[[ Records for this exercise, beginning ]]

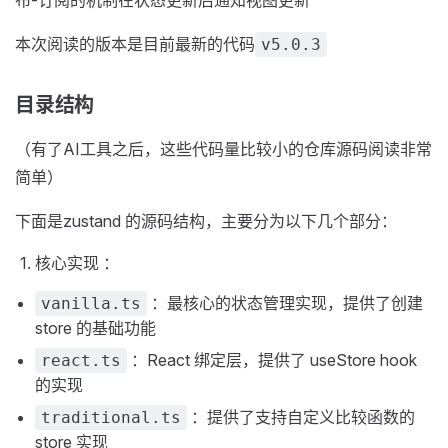
布-订阅的机制在状态更新后通知视图更新
本次阅读的版本是目前最新的代码
v5.0.3
目录结构
（有了AI工具之后，这些代码量比较小的仓库源码阅读非常
简单）
下面是zustand 的源码结构，主要分为以下几个部分：
核心实现 ：
：最核心的状态管理实现，提供了创建
vanilla.ts
store 的基础功能
：React 绑定层，提供了 useStore hook
react.ts
的实现
：提供了支持自定义比较函数的
traditional.ts
store 实现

[[ Records for this exercise, end ]]

Your goal.
Set every line of the records down again exactly, and exclude all pictures.

Expected output.
布-订阅的机制在状态更新后通知视图更新
本次阅读的版本是目前最新的代码
v5.0.3
目录结构
（有了AI工具之后，这些代码量比较小的仓库源码阅读非常
简单）
下面是zustand 的源码结构，主要分为以下几个部分：
核心实现 ：
：最核心的状态管理实现，提供了创建
vanilla.ts
store 的基础功能
：React 绑定层，提供了 useStore hook
react.ts
的实现
：提供了支持自定义比较函数的
traditional.ts
store 实现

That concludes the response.